### HOW TO COMPLETE THIS TASK
I need the lines below from the one with "Outlined on this slice (bounding" down to the one with "- residual tumour: box" reproduced exactly, both ends included, and nothing else.

Extracted data entries
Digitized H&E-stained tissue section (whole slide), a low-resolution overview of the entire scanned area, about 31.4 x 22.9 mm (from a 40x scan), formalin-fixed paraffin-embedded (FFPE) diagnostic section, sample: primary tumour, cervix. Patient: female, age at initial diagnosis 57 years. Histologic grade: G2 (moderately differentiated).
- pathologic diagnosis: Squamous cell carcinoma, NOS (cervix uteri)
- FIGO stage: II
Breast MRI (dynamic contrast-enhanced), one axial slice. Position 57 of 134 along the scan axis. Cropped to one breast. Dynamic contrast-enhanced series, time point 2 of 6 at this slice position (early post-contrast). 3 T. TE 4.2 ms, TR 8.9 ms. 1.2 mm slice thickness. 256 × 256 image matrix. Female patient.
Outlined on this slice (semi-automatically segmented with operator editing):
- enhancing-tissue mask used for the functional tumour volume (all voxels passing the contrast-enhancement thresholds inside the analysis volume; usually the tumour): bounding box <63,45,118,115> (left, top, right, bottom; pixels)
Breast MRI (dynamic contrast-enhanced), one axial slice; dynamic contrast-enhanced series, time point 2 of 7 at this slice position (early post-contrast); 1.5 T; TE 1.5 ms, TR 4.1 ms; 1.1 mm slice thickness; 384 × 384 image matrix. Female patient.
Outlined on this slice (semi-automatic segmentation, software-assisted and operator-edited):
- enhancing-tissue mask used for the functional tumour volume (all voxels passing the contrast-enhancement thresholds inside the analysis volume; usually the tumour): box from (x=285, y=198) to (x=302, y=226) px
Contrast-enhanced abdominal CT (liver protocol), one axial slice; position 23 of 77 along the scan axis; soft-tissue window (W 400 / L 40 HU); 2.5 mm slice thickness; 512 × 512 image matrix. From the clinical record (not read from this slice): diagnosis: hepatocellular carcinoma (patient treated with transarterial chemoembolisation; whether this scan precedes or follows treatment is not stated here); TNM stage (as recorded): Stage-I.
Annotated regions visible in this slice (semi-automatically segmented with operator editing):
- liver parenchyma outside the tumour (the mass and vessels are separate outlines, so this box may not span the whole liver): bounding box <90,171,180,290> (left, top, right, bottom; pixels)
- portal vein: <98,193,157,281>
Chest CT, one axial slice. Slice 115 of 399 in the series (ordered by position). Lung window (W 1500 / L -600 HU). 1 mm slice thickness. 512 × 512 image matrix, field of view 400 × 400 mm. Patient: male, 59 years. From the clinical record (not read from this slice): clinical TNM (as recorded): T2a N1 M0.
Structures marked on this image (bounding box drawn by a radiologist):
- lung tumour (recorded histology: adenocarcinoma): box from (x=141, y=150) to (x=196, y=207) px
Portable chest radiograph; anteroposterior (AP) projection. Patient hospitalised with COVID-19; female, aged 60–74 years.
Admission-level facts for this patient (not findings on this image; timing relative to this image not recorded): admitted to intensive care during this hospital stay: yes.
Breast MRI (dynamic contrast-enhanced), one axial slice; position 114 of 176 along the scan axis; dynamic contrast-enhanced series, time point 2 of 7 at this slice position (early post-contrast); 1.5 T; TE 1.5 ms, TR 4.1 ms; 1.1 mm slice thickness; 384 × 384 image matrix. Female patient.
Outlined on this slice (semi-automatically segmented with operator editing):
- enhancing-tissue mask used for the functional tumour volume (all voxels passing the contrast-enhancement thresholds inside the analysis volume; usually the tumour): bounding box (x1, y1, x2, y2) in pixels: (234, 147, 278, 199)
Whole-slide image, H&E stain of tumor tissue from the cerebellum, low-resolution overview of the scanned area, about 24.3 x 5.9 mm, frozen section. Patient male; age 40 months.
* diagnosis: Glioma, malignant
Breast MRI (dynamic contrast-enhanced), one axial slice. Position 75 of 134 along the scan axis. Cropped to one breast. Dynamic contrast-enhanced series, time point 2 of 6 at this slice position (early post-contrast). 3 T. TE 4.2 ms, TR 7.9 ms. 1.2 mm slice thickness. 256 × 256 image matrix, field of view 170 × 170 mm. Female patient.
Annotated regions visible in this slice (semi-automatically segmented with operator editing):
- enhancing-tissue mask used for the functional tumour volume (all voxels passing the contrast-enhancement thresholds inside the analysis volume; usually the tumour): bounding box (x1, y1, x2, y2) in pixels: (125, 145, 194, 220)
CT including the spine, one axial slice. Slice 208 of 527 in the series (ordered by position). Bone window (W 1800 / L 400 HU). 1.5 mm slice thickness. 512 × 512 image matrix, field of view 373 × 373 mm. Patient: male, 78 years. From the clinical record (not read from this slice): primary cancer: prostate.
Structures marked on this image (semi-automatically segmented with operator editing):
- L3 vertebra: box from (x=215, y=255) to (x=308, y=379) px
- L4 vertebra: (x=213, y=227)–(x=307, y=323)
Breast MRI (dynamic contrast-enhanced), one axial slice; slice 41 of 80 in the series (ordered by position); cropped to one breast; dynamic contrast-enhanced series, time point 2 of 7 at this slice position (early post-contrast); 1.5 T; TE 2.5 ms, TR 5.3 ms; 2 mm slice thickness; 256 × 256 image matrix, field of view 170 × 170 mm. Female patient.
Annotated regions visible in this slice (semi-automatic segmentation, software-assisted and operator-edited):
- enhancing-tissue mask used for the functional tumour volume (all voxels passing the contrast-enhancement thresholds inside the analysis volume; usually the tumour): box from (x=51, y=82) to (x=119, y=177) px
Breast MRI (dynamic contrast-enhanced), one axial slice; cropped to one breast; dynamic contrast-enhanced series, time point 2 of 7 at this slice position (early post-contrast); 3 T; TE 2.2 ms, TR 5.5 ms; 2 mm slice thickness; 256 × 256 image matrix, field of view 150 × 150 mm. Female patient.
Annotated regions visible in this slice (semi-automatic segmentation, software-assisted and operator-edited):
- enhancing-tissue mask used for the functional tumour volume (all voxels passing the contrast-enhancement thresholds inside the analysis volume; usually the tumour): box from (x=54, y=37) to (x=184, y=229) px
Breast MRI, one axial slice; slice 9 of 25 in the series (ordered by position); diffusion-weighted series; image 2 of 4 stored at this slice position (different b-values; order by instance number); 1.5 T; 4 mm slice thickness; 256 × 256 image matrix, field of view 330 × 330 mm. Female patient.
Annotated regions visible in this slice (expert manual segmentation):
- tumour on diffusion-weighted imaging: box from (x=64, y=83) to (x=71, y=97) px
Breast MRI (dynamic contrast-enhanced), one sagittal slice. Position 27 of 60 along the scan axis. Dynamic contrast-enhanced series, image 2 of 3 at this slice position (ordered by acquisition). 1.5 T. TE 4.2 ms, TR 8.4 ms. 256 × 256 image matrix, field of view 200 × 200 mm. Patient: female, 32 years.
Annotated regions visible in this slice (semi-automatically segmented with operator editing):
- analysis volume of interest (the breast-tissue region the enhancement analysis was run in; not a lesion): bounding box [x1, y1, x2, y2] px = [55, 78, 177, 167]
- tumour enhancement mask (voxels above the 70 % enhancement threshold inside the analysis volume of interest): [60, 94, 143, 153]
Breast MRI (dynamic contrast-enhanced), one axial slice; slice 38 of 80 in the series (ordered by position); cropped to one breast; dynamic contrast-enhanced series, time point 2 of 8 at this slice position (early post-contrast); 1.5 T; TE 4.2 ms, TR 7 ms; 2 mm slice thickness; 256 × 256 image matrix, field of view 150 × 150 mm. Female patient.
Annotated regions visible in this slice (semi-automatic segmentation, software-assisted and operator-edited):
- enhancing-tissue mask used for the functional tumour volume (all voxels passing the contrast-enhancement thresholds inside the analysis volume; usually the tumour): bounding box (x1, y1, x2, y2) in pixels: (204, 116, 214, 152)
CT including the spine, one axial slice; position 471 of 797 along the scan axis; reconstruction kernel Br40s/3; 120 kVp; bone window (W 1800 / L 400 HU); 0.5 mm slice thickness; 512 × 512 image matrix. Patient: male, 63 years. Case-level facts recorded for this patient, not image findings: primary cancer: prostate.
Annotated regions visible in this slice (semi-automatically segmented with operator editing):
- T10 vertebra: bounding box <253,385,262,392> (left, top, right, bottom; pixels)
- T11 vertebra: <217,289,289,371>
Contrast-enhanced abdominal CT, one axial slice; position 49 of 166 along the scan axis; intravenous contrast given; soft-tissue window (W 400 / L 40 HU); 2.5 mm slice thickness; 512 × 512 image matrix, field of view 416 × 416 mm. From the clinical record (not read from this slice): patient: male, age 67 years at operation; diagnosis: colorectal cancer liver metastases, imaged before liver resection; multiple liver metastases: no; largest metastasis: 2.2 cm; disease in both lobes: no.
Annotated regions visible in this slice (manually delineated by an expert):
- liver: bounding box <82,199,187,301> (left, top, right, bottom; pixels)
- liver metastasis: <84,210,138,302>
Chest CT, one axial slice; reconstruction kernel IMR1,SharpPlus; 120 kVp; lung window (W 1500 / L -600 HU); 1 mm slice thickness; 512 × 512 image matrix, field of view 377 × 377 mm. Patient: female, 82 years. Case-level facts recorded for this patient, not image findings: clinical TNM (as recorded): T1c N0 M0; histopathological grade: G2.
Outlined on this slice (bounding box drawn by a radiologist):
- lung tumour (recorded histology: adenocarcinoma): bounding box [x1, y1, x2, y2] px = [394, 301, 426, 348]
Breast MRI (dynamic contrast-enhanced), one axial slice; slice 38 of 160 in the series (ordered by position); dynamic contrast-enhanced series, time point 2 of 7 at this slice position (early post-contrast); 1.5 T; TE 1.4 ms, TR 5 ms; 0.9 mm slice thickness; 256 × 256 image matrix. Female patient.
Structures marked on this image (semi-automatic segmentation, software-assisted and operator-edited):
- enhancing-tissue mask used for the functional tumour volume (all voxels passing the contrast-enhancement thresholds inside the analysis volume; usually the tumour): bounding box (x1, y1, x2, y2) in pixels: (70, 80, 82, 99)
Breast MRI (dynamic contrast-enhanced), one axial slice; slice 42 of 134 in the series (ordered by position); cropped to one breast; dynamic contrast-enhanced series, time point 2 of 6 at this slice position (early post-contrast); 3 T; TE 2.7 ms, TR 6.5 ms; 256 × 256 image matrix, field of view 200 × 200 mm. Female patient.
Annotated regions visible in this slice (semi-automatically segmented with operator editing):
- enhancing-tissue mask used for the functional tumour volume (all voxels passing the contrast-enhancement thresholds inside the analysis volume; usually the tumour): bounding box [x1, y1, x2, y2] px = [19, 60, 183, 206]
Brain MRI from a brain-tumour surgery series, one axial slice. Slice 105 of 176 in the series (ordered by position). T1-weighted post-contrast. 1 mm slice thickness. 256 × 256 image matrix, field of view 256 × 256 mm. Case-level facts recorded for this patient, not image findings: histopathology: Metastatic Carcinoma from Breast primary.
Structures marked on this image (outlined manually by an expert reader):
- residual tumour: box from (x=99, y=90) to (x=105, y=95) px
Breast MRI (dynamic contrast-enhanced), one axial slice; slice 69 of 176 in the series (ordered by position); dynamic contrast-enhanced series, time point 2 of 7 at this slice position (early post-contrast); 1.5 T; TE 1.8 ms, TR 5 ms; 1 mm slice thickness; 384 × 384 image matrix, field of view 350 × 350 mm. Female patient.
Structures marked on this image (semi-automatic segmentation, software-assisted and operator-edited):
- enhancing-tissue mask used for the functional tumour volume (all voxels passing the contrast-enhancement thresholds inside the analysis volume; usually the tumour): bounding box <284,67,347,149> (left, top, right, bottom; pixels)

### COMPLETED TASK
Outlined on this slice (bounding box drawn by a radiologist):
- lung tumour (recorded histology: adenocarcinoma): bounding box [x1, y1, x2, y2] px = [394, 301, 426, 348]
Breast MRI (dynamic contrast-enhanced), one axial slice; slice 38 of 160 in the series (ordered by position); dynamic contrast-enhanced series, time point 2 of 7 at this slice position (early post-contrast); 1.5 T; TE 1.4 ms, TR 5 ms; 0.9 mm slice thickness; 256 × 256 image matrix. Female patient.
Structures marked on this image (semi-automatic segmentation, software-assisted and operator-edited):
- enhancing-tissue mask used for the functional tumour volume (all voxels passing the contrast-enhancement thresholds inside the analysis volume; usually the tumour): bounding box (x1, y1, x2, y2) in pixels: (70, 80, 82, 99)
Breast MRI (dynamic contrast-enhanced), one axial slice; slice 42 of 134 in the series (ordered by position); cropped to one breast; dynamic contrast-enhanced series, time point 2 of 6 at this slice position (early post-contrast); 3 T; TE 2.7 ms, TR 6.5 ms; 256 × 256 image matrix, field of view 200 × 200 mm. Female patient.
Annotated regions visible in this slice (semi-automatically segmented with operator editing):
- enhancing-tissue mask used for the functional tumour volume (all voxels passing the contrast-enhancement thresholds inside the analysis volume; usually the tumour): bounding box [x1, y1, x2, y2] px = [19, 60, 183, 206]
Brain MRI from a brain-tumour surgery series, one axial slice. Slice 105 of 176 in the series (ordered by position). T1-weighted post-contrast. 1 mm slice thickness. 256 × 256 image matrix, field of view 256 × 256 mm. Case-level facts recorded for this patient, not image findings: histopathology: Metastatic Carcinoma from Breast primary.
Structures marked on this image (outlined manually by an expert reader):
- residual tumour: box from (x=99, y=90) to (x=105, y=95) px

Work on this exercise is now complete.